**BRIEF**
In full and exactly, please return the records, but keep out the pictures.
········
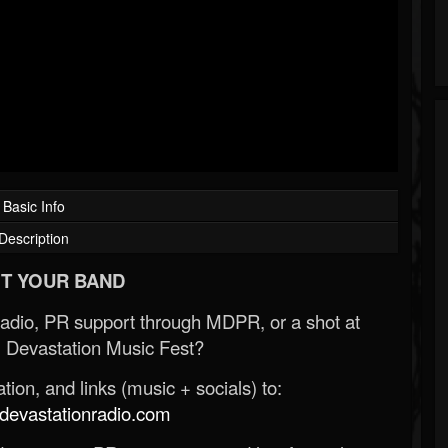
Basic Info
Description
T YOUR BAND
Radio, PR support through MDPR, or a shot at
 Devastation Music Fest?
ion, and links (music + socials) to:
evastationradio.com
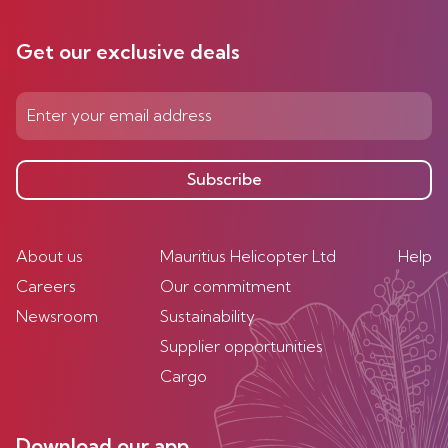
Get our exclusive deals
Subscribe
About us
Mauritius Helicopter Ltd
Help
Careers
Our commitment
Newsroom
Sustainability
Supplier opportunities
Cargo
Download our app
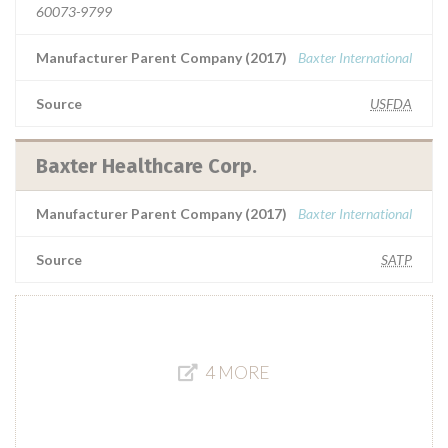
60073-9799
Manufacturer Parent Company (2017)
Baxter International
Source
USFDA
Baxter Healthcare Corp.
Manufacturer Parent Company (2017)
Baxter International
Source
SATP
4 MORE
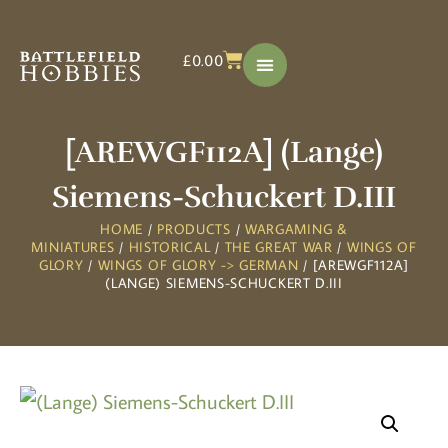
£
0.00
[AREWGF112A] (Lange)
Siemens-Schuckert D.III
HOME
/
PRODUCTS
/
WARGAMING &
MINIATURES
/
HISTORICAL
/
THE GREAT WAR
/
WINGS OF
GLORY
/
WINGS OF GLORY -> GERMAN
/ [AREWGF112A]
(LANGE) SIEMENS-SCHUCKERT D.III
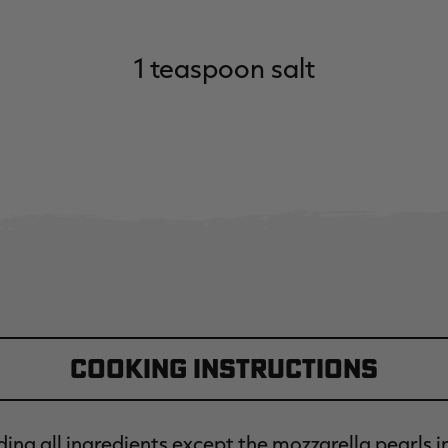
1 teaspoon salt
Cooking Instructions
ing all ingredients except the mozzarella pearls i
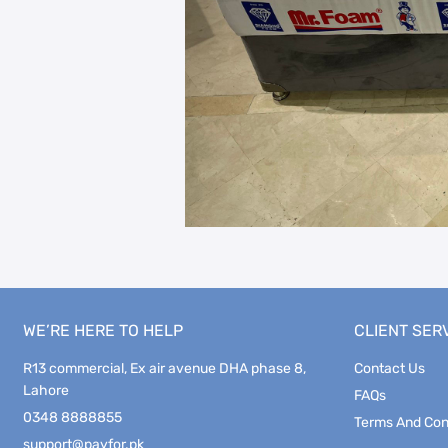
WE’RE HERE TO HELP
CLIENT SER
R13 commercial, Ex air avenue DHA phase 8,
Contact Us
Lahore
FAQs
0348 8888855
Terms And Con
support@payfor.pk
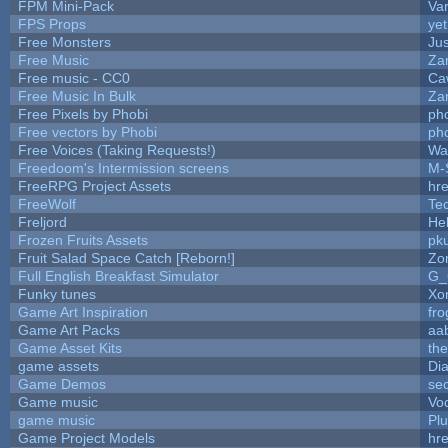
FPM Mini-Pack
Va
FPS Props
yet
Free Monsters
Jus
Free Music
Zan
Free music - CC0
Ca
Free Music In Bulk
Zan
Free Pixels by Phobi
ph
Free vectors by Phobi
ph
Free Voices (Taking Requests!)
Wa
Freedoom's Intermission screens
M-
FreeRPG Project Assets
hre
FreeWolf
Te
Freljord
He
Frozen Fruits Assets
pk
Fruit Salad Space Catch [Reborn!]
Zo
Full English Breakfast Simulator
G_
Funky tunes
Xo
Game Art Inspiration
fro
Game Art Packs
aa
Game Asset Kits
th
game assets
Di
Game Demos
se
Game music
Vo
game music
Pl
Game Project Models
hre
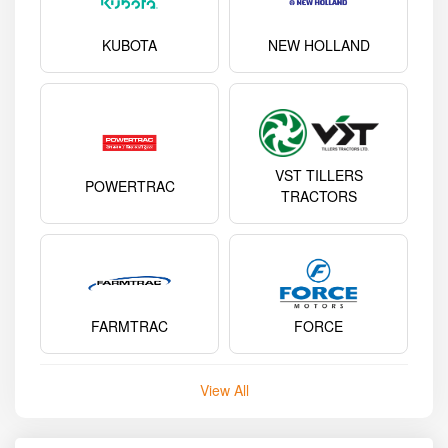
KUBOTA
NEW HOLLAND
VST TILLERS
POWERTRAC
TRACTORS
FARMTRAC
FORCE
View All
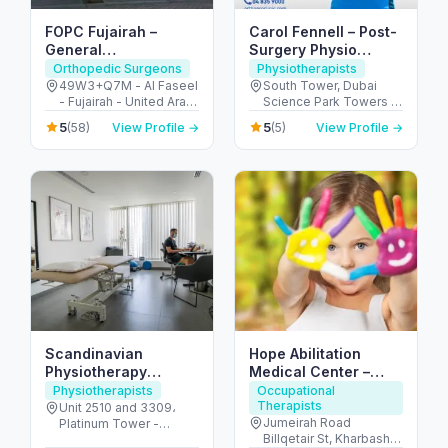
FOPC Fujairah –
Carol Fennell – Post-
General
Surgery Physio
Practitioners, Ortho &
Expert in Dubai
Orthopedic Surgeons
Physiotherapists
Physio Services
49W3+Q7M - Al Faseel
South Tower, Dubai
- Fujairah - United Arab
Science Park Towers -
Emirates
3rd Floor - Al Barsha -
5
5
(58)
View Profile →
(5)
View Profile →
Al Barsha South - Dubai
- United Arab Emirates
Scandinavian
Hope Abilitation
Physiotherapy
Medical Center –
Center DMCC – JLT
pediatric medical &
Physiotherapists
Occupational
Therapists
Dubai
therapy center Dubai
Unit 2510 and 3309،
Jumeirah Road
Platinum Tower -
Billqetair St, Kharbash
Jumeirah Lake Towers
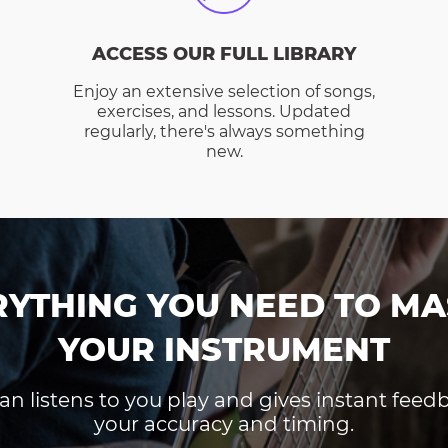
ACCESS OUR FULL LIBRARY
Enjoy an extensive selection of songs,
exercises, and lessons. Updated
regularly, there's always something
new.
RYTHING YOU NEED TO MA
YOUR INSTRUMENT
an listens to you play and gives instant fee
your accuracy and timing.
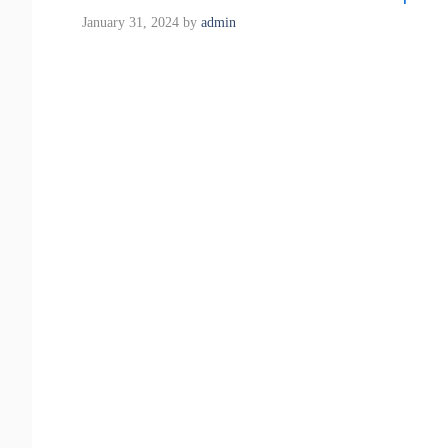
January 31, 2024
by
admin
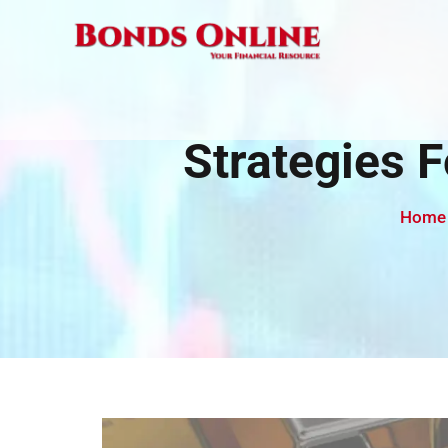
Skip
to
content
Strategies 
Home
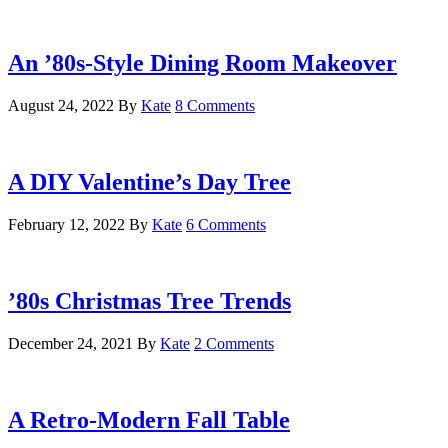
An ’80s-Style Dining Room Makeover
August 24, 2022
By
Kate
8 Comments
A DIY Valentine’s Day Tree
February 12, 2022
By
Kate
6 Comments
’80s Christmas Tree Trends
December 24, 2021
By
Kate
2 Comments
A Retro-Modern Fall Table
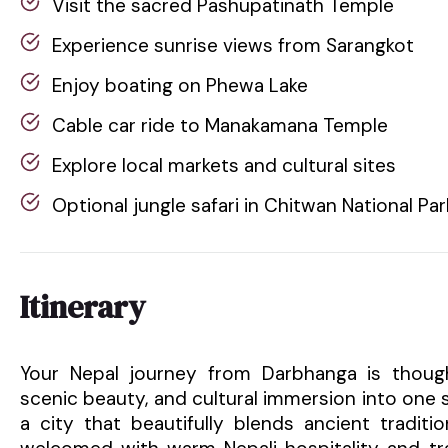
Visit the sacred Pashupatinath Temple
Experience sunrise views from Sarangkot
Enjoy boating on Phewa Lake
Cable car ride to Manakamana Temple
Explore local markets and cultural sites
Optional jungle safari in Chitwan National Par
Itinerary
Your Nepal journey from Darbhanga is thought
scenic beauty, and cultural immersion into one
a city that beautifully blends ancient traditi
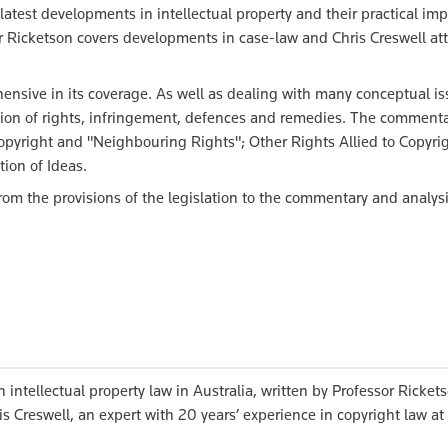
latest developments in intellectual property and their practical imp
r Ricketson covers developments in case-law and Chris Creswell at
.
nsive in its coverage. As well as dealing with many conceptual is
ction of rights, infringement, defences and remedies. The commenta
opyright and "Neighbouring Rights"; Other Rights Allied to Copyrig
ion of Ideas.
om the provisions of the legislation to the commentary and analysi
 intellectual property law in Australia, written by Professor Ricket
s Creswell, an expert with 20 years’ experience in copyright law at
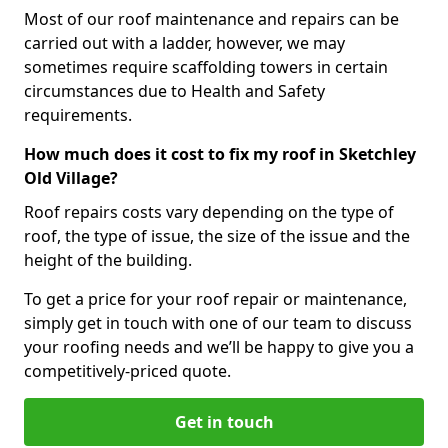
Most of our roof maintenance and repairs can be
carried out with a ladder, however, we may
sometimes require scaffolding towers in certain
circumstances due to Health and Safety
requirements.
How much does it cost to fix my roof in Sketchley
Old Village?
Roof repairs costs vary depending on the type of
roof, the type of issue, the size of the issue and the
height of the building.
To get a price for your roof repair or maintenance,
simply get in touch with one of our team to discuss
your roofing needs and we’ll be happy to give you a
competitively-priced quote.
Get in touch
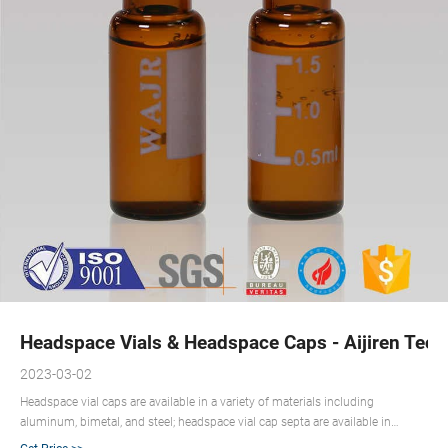
Headspace Vials & Headspace Caps - Aijiren Tech
2023-03-02
Headspace vial caps are available in a variety of materials including
aluminum, bimetal, and steel; headspace vial cap septa are available in
PTFE/silicone, molded PTFE/butyl, and high-temperature varieties. Our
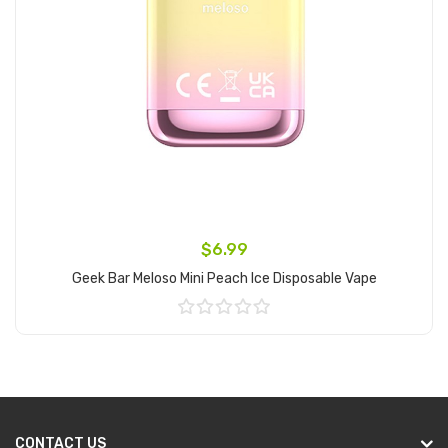
$6.99
Geek Bar Meloso Mini Peach Ice Disposable Vape
Add to Cart
CONTACT US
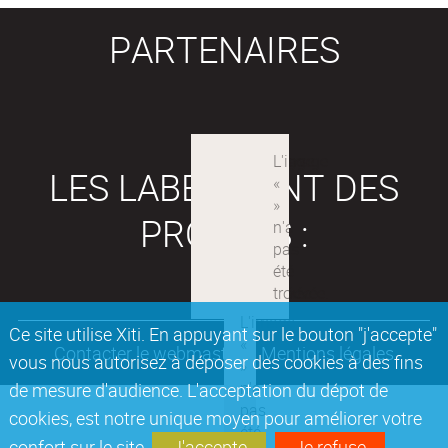
PARTENAIRES
LES LABEX SONT DES
PROJETS :
Ce site utilise Xiti. En appuyant sur le bouton "j'accepte"
Contacter le webmaster
Mentions légales
vous nous autorisez à déposer des cookies à des fins
de mesure d'audience. L'acceptation du dépot de
cookies, est notre unique moyen pour améliorer votre
confort sur le site.
J'accepte
Je refuse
········
**ANSWER BOX**
Basic Info
Description
T YOUR BAND
Radio, PR support through MDPR, or a shot at
 Devastation Music Fest?
ion, and links (music + socials) to:
evastationradio.com
Get our exclusive deals
Subscribe
About us
Mauritius Helicopter Ltd
Help
Careers
Our commitment
Newsroom
Sustainability
Supplier opportunities
Cargo
Download our app
60073-9799
Manufacturer Parent Company (2017)
Baxter International
Source
USFDA
Baxter Healthcare Corp.
Manufacturer Parent Company (2017)
Baxter International
Source
SATP
4 MORE
£
0.00
[AREWGF112A] (Lange)
Siemens-Schuckert D.III
HOME
/
PRODUCTS
/
WARGAMING &
MINIATURES
/
HISTORICAL
/
THE GREAT WAR
/
WINGS OF
GLORY
/
WINGS OF GLORY -> GERMAN
/ [AREWGF112A]
(LANGE) SIEMENS-SCHUCKERT D.III
1 teaspoon salt
Cooking Instructions
ing all ingredients except the mozzarella pearls i
WE’RE HERE TO HELP
CLIENT SER
R13 commercial, Ex air avenue DHA phase 8,
Contact Us
Lahore
FAQs
0348 8888855
Terms And Con
support@payfor.pk
FPM Mini-Pack
Va
FPS Props
yet
Free Monsters
Jus
Free Music
Zan
Free music - CC0
Ca
Free Music In Bulk
Zan
Free Pixels by Phobi
ph
Free vectors by Phobi
ph
Free Voices (Taking Requests!)
Wa
Freedoom's Intermission screens
M-
FreeRPG Project Assets
hre
FreeWolf
Te
Freljord
He
Frozen Fruits Assets
pk
Fruit Salad Space Catch [Reborn!]
Zo
Full English Breakfast Simulator
G_
Funky tunes
Xo
Game Art Inspiration
fro
Game Art Packs
aa
Game Asset Kits
th
game assets
Di
Game Demos
se
Game music
Vo
game music
Pl
Game Project Models
hre
KUBOTA
NEW HOLLAND
VST TILLERS
POWERTRAC
TRACTORS
FARMTRAC
FORCE
View All
FOPC Fujairah –
Carol Fennell – Post-
General
Surgery Physio
Practitioners, Ortho &
Expert in Dubai
Orthopedic Surgeons
Physiotherapists
Physio Services
49W3+Q7M - Al Faseel
South Tower, Dubai
- Fujairah - United Arab
Science Park Towers -
Emirates
3rd Floor - Al Barsha -
5
5
(58)
View Profile →
(5)
View Profile →
Al Barsha South - Dubai
- United Arab Emirates
Scandinavian
Hope Abilitation
Physiotherapy
Medical Center –
Center DMCC – JLT
pediatric medical &
Physiotherapists
Occupational
Therapists
Dubai
therapy center Dubai
Unit 2510 and 3309،
Jumeirah Road
Platinum Tower -
Billqetair St, Kharbash
Jumeirah Lake Towers
ACCESS OUR FULL LIBRARY
Enjoy an extensive selection of songs,
exercises, and lessons. Updated
regularly, there's always something
new.
RYTHING YOU NEED TO MA
YOUR INSTRUMENT
an listens to you play and gives instant fee
your accuracy and timing.
January 31, 2024
by
admin
Skip
to
content
Strategies 
Home
An ’80s-Style Dining Room Makeover
August 24, 2022
By
Kate
8 Comments
A DIY Valentine’s Day Tree
February 12, 2022
By
Kate
6 Comments
’80s Christmas Tree Trends
December 24, 2021
By
Kate
2 Comments
A Retro-Modern Fall Table
Visit the sacred Pashupatinath Temple
Experience sunrise views from Sarangkot
Enjoy boating on Phewa Lake
Cable car ride to Manakamana Temple
Explore local markets and cultural sites
Optional jungle safari in Chitwan National Par
Itinerary
Your Nepal journey from Darbhanga is thought
scenic beauty, and cultural immersion into one
a city that beautifully blends ancient traditi
latest developments in intellectual property and their practical imp
r Ricketson covers developments in case-law and Chris Creswell at
.
nsive in its coverage. As well as dealing with many conceptual is
ction of rights, infringement, defences and remedies. The commenta
opyright and "Neighbouring Rights"; Other Rights Allied to Copyrig
ion of Ideas.
om the provisions of the legislation to the commentary and analysi
 intellectual property law in Australia, written by Professor Ricket
s Creswell, an expert with 20 years’ experience in copyright law at
Most of our roof maintenance and repairs can be
carried out with a ladder, however, we may
sometimes require scaffolding towers in certain
circumstances due to Health and Safety
requirements.
How much does it cost to fix my roof in Sketchley
Old Village?
Roof repairs costs vary depending on the type of
roof, the type of issue, the size of the issue and the
height of the building.
To get a price for your roof repair or maintenance,
simply get in touch with one of our team to discuss
your roofing needs and we’ll be happy to give you a
competitively-priced quote.
Get in touch
Headspace Vials & Headspace Caps - Aijiren Tech
2023-03-02
Headspace vial caps are available in a variety of materials including
aluminum, bimetal, and steel; headspace vial cap septa are available in
PTFE/silicone, molded PTFE/butyl, and high-temperature varieties. Our
$6.99
Geek Bar Meloso Mini Peach Ice Disposable Vape
Add to Cart
CONTACT US
PARTENAIRES
LES LABEX SONT DES
PROJETS :
Ce site utilise Xiti. En appuyant sur le bouton "j'accepte"
Contacter le webmaster
Mentions légales
vous nous autorisez à déposer des cookies à des fins
de mesure d'audience. L'acceptation du dépot de
cookies, est notre unique moyen pour améliorer votre
confort sur le site.
J'accepte
Je refuse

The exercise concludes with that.